#### Fragmento del documento
Con mucho gusto publicamos un texto escrito por un parcero, que no solo tuvo el valor civil de expresar en palabras su condición asumida de hincha tibio, sino que lo quiso compartir en este templo del saber arcano y de la epistemología de los perritusz en la ontología del Yo nacional. Podremos estar o no de acuerdo con el man, podremos caerle a pata virtual o no; incluso alguien como el que escribe este prolegómeno (?) puede sentirse horrorizado ante una confesión que hace en el tercer párrafo… pero vale la pena leerlo. Sobre todo porque es un texto más bueno que el hijueputa. Y dice así.

Un hincha tibio

Por: Juan Sebastián Vélez

Siempre es la misma vaina cuando salgo con mis amigos, que por alguna razón inescrutable resultaron todos hinchas del Medellín: me cogen de parche porque ellos saben que soy el único que le hace fuerza al equipo rival y hay diversión gratuita en la montonera. Me acusan de tibio y yo soy presa fácil pues no me sé la alineación actual, no fui al estadio a ver el último partido, ni tengo una opinión sobre la formación con los que el profe de turno para a sus muchachos. No es que no sepa nada de fútbol, entreno desde que tengo 5 años y aunque no podría fingir que soy un experto, no me son ajenas del todo ni la teoría, ni la historia, ni la práctica. La pasión sí, y esa no me la perdonan los panas cuando compartimos unas cervezas, pero yo que culpa si calentarme por una pelota no es lo mío y a estas alturas me daría algo de pena arruinar tantas conversaciones no siendo el equivalente futbolístico de la pera de boxeo.

Sí, yo sé. Defender al hincha tibio es como defender al que se va pal Tíbiri y no sale a bailar o al que va a una pool party y en vez de meterse a nadar con las sirenas termina haciendo el asado. Pobre pendejo. ¿Para qué va entonces? ¿Para qué es hincha? Pareciera que tiene lepra, todo el mundo se declara superior moralmente, los que se abonan se sienten mejorcito que uno, como si fuera un gran mérito, como si estuvieran entrenando para una maratón mientras yo como chocolatinas en la cama. Me parece natural que las personas se fastidien con aquellos que no se entusiasman tanto con las cosas que les apasionan, pero no es para tanto. Hay una explicación y sospecho que la tibieza está más extendida de lo que se imaginan los afiebrados; que somos muchos los que fingimos cada que nos toca celebrar un gol de un equipo europeo en un bar de futbol, cuando uno fue realmente por las alitas de pollo y el escote de la mesera. Es bueno entonces que se sepa: no todos los hinchas reventamos de orgullo ni de emoción, no a todos nos parece elegante ir a un restaurante con la camiseta de futbol puesta ni ameno escuchar por radio al Paisita. Y no es la superioridad borgiana de quien solo se interesa en las sagas nórdicas y el futbol le parece un asunto de las masas ignorantes. Es simplemente falta de ímpetu.

#### Consigna
Según el fragmento del documento, ¿de qué equipo son hinchas los amigos de quien narra?

#### Datos almacenados
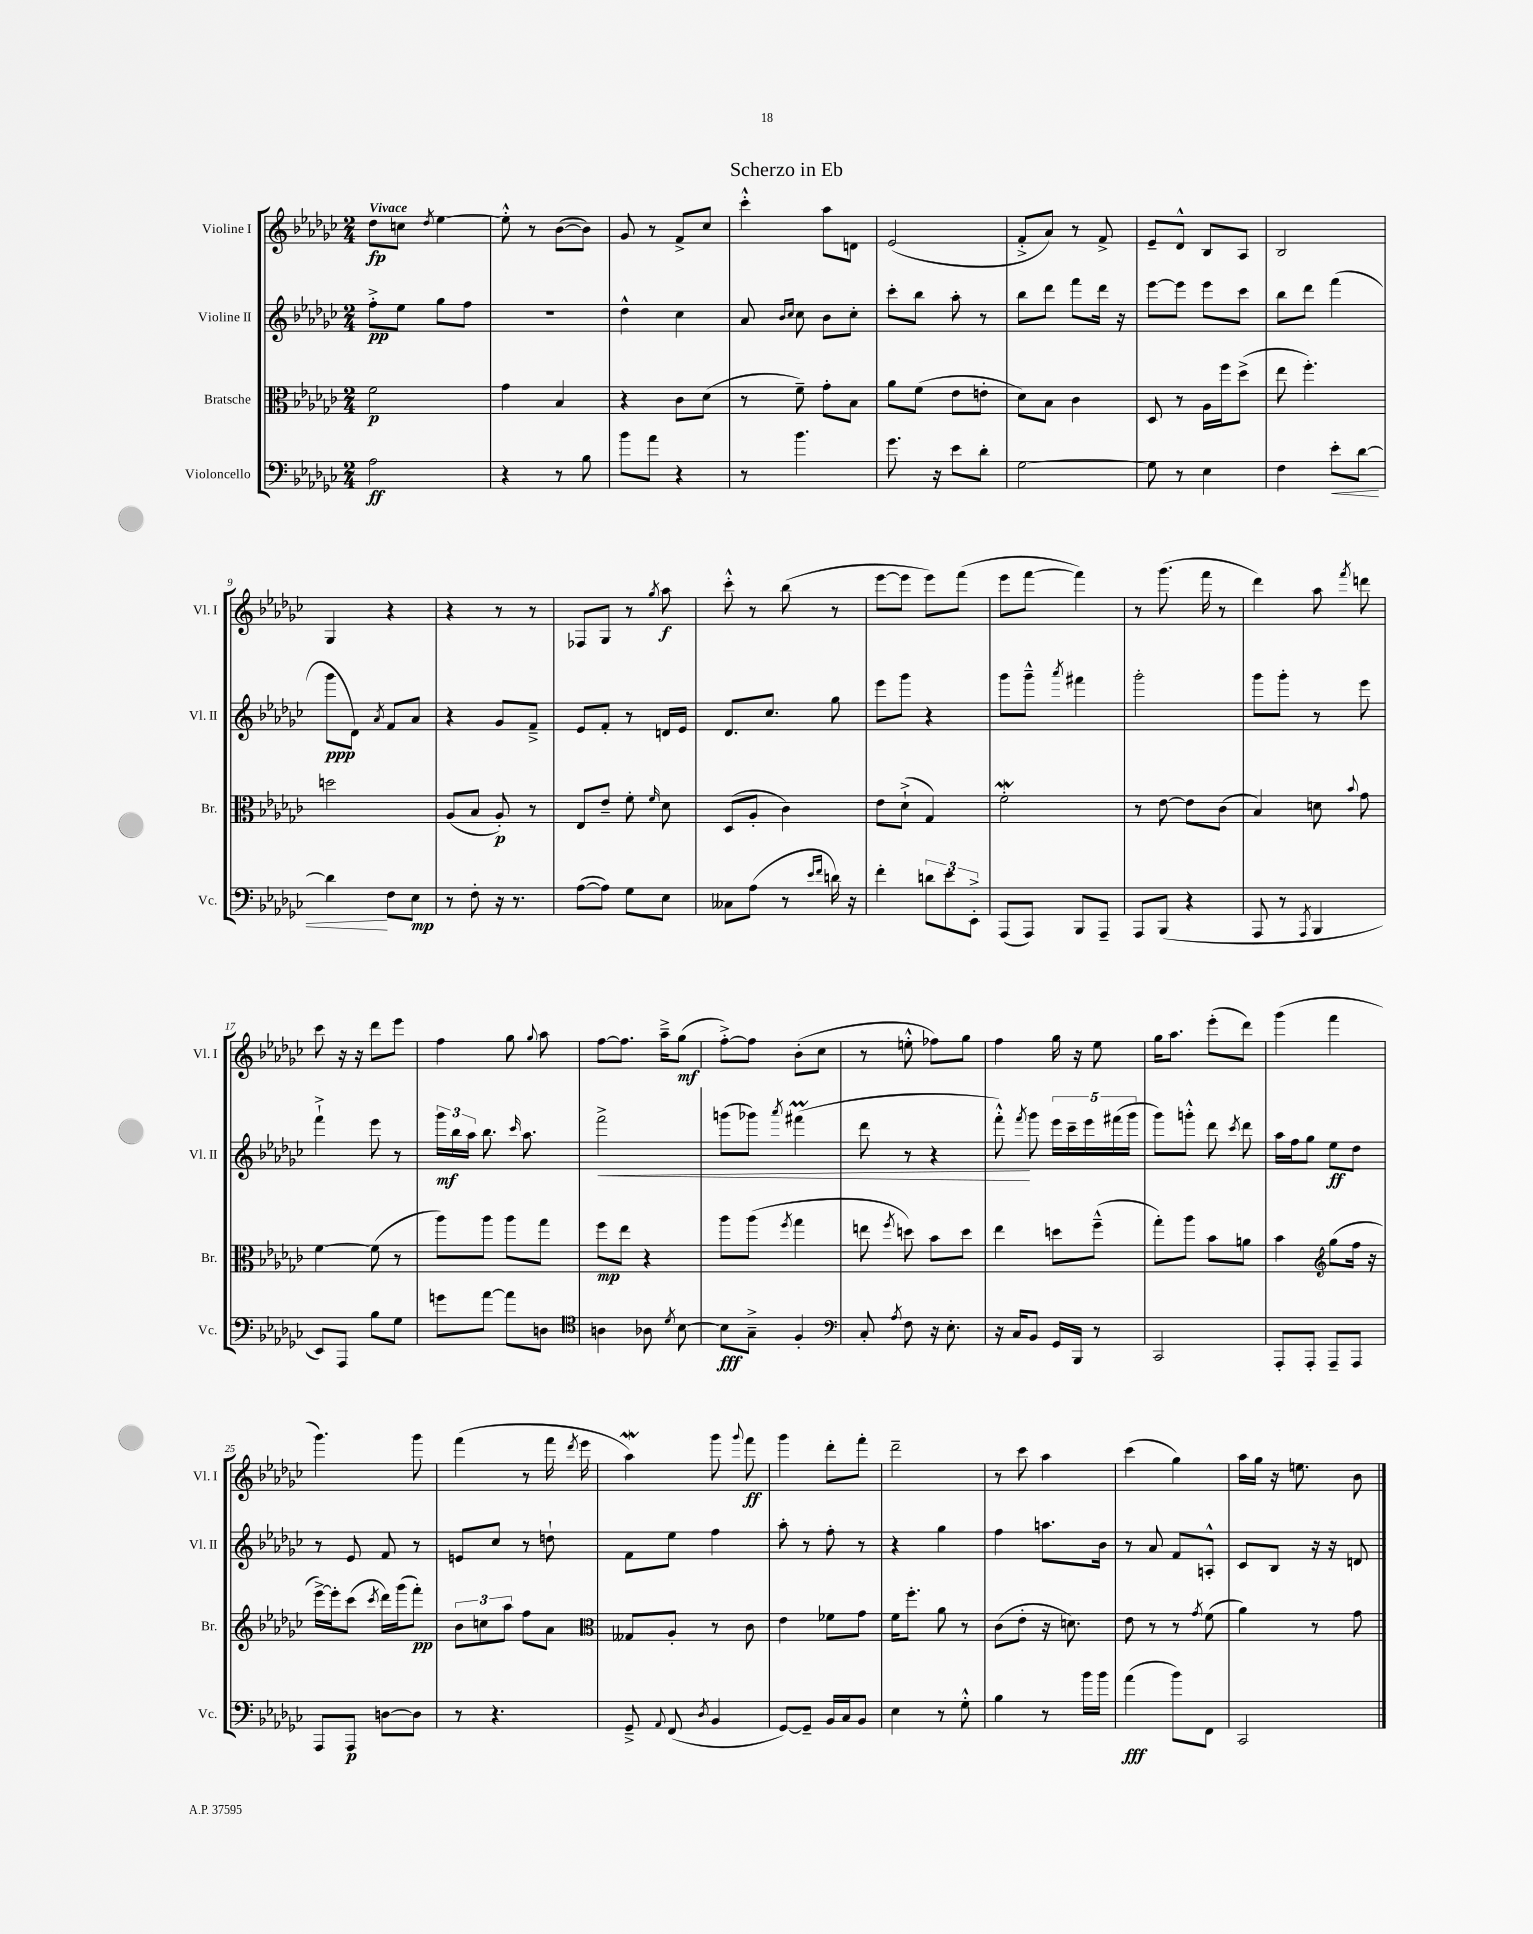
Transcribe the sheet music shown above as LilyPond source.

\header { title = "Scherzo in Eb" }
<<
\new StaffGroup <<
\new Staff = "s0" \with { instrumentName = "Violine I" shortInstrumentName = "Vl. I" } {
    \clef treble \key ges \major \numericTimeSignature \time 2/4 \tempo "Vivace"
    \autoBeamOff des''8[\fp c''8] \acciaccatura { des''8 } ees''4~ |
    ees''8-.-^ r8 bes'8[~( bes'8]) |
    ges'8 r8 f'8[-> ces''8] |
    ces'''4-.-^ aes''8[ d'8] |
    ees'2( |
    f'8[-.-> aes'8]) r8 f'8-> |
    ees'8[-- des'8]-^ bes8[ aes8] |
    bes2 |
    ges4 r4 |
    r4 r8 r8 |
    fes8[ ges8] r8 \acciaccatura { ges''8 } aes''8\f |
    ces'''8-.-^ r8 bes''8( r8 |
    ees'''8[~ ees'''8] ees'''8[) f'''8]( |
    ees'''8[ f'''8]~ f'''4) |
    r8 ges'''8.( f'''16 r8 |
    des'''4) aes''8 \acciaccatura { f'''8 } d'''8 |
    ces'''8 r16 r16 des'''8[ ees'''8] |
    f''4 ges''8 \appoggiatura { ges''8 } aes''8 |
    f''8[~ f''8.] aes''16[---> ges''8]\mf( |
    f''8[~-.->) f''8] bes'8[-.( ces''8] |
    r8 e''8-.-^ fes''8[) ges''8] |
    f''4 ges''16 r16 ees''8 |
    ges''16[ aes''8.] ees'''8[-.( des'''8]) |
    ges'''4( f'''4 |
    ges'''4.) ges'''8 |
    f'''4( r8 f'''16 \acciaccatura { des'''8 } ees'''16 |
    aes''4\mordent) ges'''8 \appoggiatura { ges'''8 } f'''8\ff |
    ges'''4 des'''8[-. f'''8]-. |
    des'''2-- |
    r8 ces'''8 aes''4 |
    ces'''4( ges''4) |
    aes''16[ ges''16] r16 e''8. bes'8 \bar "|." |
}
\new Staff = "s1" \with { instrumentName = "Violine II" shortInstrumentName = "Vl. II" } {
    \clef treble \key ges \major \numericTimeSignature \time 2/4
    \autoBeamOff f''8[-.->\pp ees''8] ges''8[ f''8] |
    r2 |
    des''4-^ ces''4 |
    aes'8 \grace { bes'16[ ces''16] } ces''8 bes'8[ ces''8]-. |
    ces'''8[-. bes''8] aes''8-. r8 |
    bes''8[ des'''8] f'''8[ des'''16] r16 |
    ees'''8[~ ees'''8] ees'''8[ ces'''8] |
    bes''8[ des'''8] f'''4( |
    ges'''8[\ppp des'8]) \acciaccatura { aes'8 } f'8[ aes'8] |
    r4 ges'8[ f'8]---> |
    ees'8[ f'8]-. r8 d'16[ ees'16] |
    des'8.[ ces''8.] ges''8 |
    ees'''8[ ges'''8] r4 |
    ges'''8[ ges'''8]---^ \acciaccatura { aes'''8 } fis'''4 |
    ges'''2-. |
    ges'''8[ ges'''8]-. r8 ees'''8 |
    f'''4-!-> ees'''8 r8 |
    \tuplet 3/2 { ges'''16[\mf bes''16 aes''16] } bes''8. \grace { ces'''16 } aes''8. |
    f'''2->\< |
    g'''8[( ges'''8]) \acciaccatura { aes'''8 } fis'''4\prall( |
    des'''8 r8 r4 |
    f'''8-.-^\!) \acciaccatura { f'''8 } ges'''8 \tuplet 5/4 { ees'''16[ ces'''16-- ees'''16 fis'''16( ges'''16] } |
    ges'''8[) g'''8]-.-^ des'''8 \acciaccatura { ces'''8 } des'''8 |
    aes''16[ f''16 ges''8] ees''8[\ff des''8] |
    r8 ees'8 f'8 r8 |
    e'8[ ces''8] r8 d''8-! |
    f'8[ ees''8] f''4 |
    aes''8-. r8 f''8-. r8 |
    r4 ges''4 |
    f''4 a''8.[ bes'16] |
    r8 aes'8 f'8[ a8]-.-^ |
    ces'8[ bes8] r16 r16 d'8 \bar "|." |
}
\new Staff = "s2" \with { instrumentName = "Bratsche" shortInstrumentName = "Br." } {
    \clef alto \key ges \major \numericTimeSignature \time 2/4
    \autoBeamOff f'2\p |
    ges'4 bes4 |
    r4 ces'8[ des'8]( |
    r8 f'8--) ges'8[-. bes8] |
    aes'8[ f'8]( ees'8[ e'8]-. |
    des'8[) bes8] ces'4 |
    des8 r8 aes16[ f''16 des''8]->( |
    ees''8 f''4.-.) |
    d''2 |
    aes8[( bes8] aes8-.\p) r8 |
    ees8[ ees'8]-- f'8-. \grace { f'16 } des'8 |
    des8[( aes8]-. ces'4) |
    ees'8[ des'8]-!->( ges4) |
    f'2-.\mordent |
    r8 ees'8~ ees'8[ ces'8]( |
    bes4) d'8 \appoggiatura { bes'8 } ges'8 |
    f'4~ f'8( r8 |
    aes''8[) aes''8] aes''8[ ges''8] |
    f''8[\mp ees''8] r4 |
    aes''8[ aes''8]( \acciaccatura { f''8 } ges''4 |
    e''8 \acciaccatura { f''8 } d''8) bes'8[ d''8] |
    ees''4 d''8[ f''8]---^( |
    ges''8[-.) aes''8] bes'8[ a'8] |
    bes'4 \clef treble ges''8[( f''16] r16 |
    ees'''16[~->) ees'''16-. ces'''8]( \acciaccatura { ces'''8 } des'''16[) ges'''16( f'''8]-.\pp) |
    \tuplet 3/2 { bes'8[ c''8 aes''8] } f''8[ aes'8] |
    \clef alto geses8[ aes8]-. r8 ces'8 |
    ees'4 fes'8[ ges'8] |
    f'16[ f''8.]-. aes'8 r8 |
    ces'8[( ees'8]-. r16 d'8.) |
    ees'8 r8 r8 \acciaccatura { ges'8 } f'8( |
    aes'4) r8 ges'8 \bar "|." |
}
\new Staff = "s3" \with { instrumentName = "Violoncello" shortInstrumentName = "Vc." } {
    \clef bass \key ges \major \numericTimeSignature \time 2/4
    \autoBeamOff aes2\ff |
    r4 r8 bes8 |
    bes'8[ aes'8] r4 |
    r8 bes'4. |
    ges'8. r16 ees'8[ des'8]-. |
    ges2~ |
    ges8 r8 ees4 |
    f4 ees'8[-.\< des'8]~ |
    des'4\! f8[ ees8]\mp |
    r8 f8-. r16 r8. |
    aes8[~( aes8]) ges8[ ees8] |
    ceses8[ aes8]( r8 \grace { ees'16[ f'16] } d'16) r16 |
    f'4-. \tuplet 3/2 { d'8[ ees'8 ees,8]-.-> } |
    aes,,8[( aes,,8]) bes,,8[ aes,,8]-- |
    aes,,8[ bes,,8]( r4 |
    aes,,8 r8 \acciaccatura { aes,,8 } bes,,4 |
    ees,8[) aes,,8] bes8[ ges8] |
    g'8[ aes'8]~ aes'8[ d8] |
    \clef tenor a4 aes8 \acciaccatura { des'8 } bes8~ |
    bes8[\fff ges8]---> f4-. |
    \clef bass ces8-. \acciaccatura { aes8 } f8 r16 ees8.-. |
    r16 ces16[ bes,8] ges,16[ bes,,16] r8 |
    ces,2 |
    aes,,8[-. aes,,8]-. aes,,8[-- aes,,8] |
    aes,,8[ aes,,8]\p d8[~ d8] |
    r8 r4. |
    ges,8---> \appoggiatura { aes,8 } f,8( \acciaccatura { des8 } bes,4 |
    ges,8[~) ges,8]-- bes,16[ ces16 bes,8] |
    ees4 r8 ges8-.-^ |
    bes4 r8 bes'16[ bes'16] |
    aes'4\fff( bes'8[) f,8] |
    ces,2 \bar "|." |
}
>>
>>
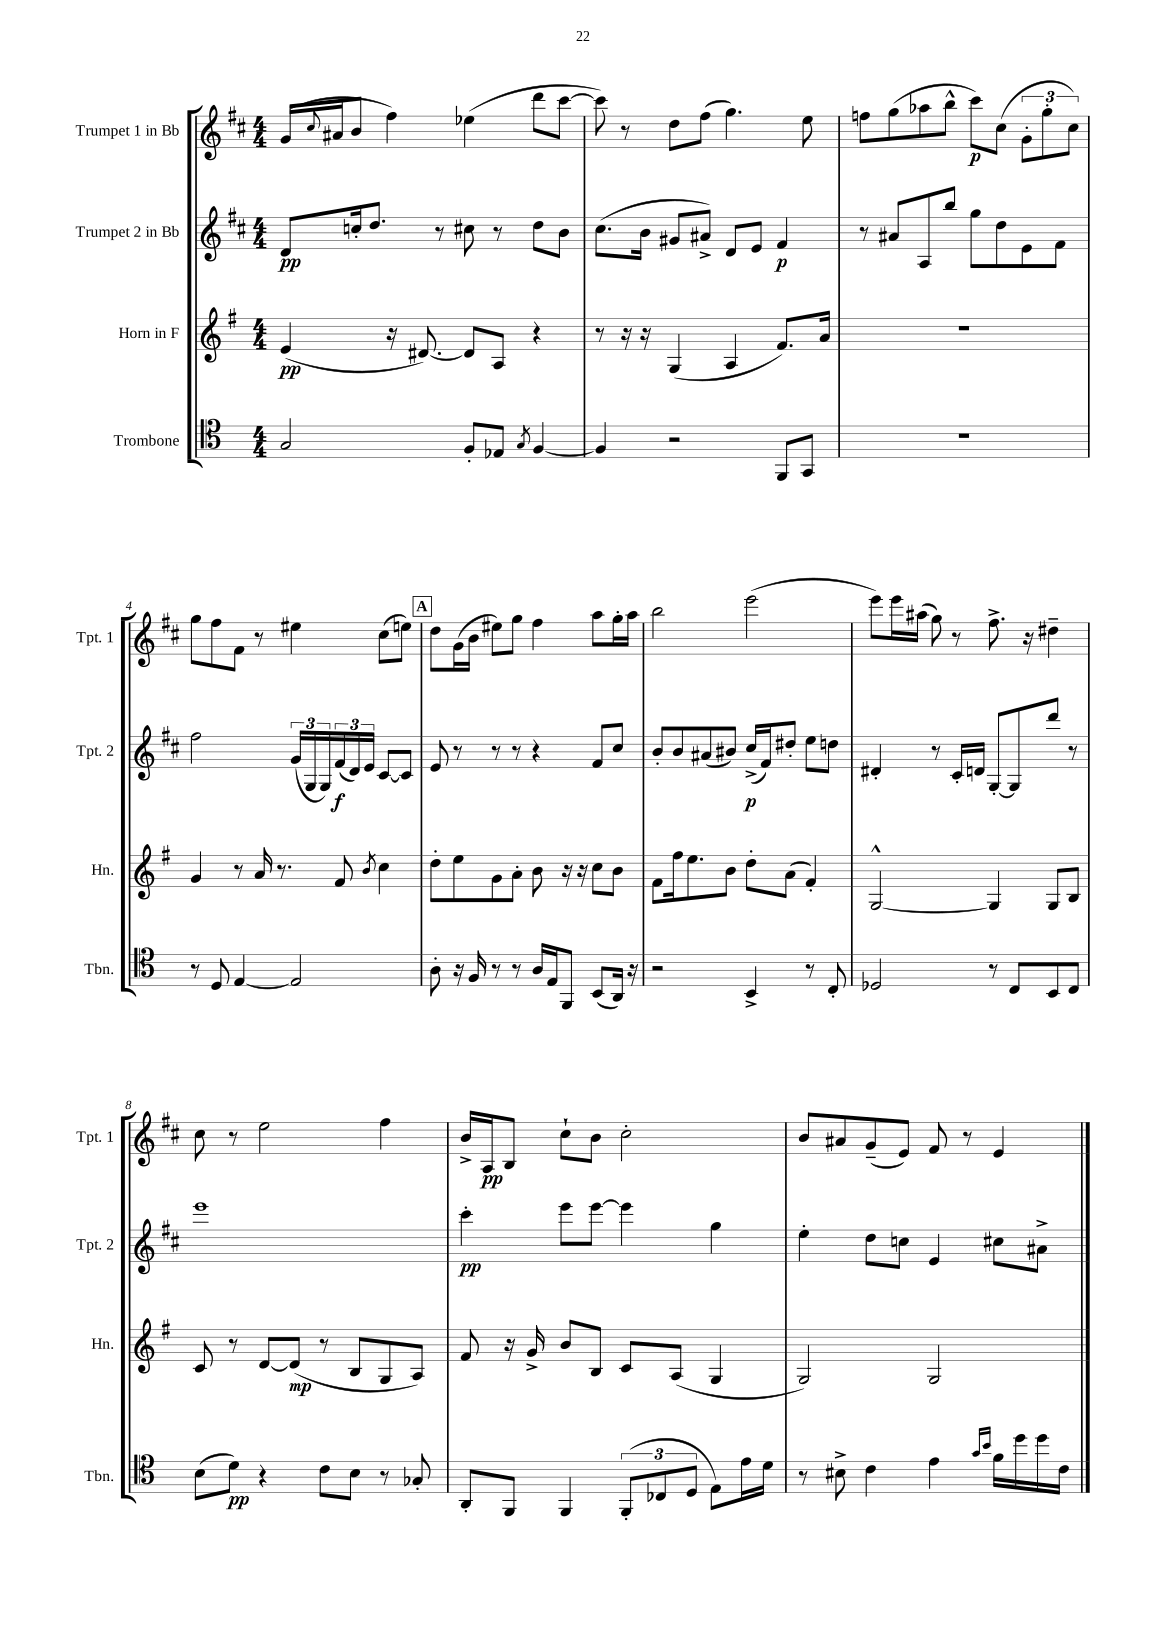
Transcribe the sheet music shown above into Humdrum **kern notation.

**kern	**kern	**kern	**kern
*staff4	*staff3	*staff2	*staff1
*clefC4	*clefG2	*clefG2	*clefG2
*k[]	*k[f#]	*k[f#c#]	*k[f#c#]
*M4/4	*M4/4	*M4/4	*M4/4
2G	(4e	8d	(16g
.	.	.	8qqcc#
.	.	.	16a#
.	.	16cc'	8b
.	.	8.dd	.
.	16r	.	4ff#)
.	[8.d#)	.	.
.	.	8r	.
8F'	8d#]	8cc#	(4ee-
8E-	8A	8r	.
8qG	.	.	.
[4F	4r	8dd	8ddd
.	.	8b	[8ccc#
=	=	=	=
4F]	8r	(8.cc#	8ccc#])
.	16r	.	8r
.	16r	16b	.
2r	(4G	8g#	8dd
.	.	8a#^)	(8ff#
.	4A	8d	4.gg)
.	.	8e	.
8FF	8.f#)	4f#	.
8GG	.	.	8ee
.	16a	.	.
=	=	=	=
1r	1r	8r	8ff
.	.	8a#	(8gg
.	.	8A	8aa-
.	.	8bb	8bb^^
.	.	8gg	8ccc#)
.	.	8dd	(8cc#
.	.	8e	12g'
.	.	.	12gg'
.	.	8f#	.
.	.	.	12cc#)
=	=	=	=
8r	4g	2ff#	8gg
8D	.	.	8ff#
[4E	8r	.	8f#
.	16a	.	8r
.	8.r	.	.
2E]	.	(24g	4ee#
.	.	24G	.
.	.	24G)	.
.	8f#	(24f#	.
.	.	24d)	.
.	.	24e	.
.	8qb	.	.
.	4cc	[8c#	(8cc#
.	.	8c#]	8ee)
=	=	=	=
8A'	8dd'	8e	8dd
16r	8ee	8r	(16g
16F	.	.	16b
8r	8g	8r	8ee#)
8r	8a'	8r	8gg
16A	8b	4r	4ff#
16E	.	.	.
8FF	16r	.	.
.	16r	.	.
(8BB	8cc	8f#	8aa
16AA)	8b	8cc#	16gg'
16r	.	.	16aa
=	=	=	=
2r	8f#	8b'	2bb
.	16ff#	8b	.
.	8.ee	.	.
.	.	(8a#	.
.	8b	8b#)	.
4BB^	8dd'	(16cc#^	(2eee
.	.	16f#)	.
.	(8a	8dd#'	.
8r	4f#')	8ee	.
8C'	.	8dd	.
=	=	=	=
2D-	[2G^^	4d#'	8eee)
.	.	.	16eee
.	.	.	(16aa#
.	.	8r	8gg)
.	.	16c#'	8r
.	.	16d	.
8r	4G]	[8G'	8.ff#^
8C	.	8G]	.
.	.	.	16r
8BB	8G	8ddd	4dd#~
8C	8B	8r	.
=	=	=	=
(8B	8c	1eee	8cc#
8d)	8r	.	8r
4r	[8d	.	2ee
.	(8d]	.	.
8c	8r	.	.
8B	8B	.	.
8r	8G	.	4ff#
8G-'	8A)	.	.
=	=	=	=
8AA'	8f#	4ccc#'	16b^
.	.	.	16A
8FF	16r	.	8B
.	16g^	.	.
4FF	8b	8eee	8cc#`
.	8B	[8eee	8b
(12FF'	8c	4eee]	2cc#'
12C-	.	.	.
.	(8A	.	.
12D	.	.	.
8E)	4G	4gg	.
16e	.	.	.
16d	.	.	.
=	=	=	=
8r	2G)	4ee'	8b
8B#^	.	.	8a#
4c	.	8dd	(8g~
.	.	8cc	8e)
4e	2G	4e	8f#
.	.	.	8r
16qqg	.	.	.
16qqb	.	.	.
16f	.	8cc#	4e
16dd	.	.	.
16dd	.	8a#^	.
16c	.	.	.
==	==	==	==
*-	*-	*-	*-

#### Resultado del ejercicio
Todos son hinchas del Medellín.